Some administrative costs will always make sense. At the end of the day, you’re going to need someone to run a health insurance system — to mail out insurance cards, contract with doctors, and run programs that attempt to root out fraud, for example.

But what’s the right number to aim for? That’s a bit harder to pin down. “Not all administrative spending is equal,” Gee says. “There are certain cases where we might actually be underinvesting in administrative costs, places where more administrative spending could bring down overall costs.”

The other big question this report raises: What’s the best way to lower administrative spending in the United States?

Supporters of a single-payer system like Canada’s would argue the answer is simple: You move to a system where the government provides health coverage to all citizens. When there is just one health plan, you won’t have disparate prices for the same procedure. You will probably have some unemployed billing specialists on your hands, as their jobs would no longer be needed.

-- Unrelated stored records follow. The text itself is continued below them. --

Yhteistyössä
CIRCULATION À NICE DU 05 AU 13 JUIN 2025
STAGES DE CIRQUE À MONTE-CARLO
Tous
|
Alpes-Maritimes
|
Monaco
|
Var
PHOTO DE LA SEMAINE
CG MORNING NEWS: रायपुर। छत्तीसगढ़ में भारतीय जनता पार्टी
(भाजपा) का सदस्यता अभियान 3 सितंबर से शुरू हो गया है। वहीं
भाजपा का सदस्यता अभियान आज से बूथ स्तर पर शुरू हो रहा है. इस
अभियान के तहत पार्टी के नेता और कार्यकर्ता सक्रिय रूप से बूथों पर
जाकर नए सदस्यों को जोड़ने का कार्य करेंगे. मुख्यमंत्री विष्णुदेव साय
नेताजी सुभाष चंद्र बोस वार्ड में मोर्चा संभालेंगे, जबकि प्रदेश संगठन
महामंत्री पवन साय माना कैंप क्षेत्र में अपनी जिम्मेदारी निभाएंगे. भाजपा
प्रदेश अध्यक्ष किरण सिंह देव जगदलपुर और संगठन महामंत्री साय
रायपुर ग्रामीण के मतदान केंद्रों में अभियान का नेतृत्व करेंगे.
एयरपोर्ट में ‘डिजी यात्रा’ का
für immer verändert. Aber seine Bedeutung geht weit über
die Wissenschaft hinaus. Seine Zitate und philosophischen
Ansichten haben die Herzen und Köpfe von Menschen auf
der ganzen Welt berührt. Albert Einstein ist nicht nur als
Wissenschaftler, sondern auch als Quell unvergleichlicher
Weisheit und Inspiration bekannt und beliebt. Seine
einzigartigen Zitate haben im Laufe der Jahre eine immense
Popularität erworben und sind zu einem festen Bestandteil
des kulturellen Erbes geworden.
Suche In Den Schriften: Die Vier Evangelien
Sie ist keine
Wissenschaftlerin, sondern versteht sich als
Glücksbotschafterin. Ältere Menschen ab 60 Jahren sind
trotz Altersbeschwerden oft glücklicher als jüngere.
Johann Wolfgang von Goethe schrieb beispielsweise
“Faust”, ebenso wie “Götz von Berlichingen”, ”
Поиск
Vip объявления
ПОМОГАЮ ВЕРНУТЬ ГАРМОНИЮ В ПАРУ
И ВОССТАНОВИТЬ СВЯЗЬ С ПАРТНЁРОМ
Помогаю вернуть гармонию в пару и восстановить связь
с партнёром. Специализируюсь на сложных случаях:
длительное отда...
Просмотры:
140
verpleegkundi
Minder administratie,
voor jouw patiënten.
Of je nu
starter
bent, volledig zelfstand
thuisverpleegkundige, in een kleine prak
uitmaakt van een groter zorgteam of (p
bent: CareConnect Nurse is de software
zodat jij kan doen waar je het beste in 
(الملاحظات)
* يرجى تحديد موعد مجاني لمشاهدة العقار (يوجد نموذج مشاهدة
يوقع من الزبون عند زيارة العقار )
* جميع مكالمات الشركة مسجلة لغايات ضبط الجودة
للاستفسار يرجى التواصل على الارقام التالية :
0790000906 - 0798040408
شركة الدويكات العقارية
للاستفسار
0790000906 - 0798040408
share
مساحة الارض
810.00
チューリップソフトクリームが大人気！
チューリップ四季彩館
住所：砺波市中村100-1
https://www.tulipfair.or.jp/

But Gee and Spiro make a different case. They argue that you don’t need to go as far as a single-payer system — that with some kind of all-payer rate setting, you could achieve significant savings on administrative spending. In other words, if you have multiple health insurers all paying the same price, that does a lot of the legwork in cutting administrative costs. (It should come as no surprise that the most recent health policy proposal from CAP, where Gee and Spiro work, endorses a multi-payer system that wouldn’t transition all Americans to one government plan.)

”Uniform rate setting is a key feature of a system that would have lower administrative costs,” Spiro says. “That could be in the context of a single-payer system or a regulated, multi-payer system.”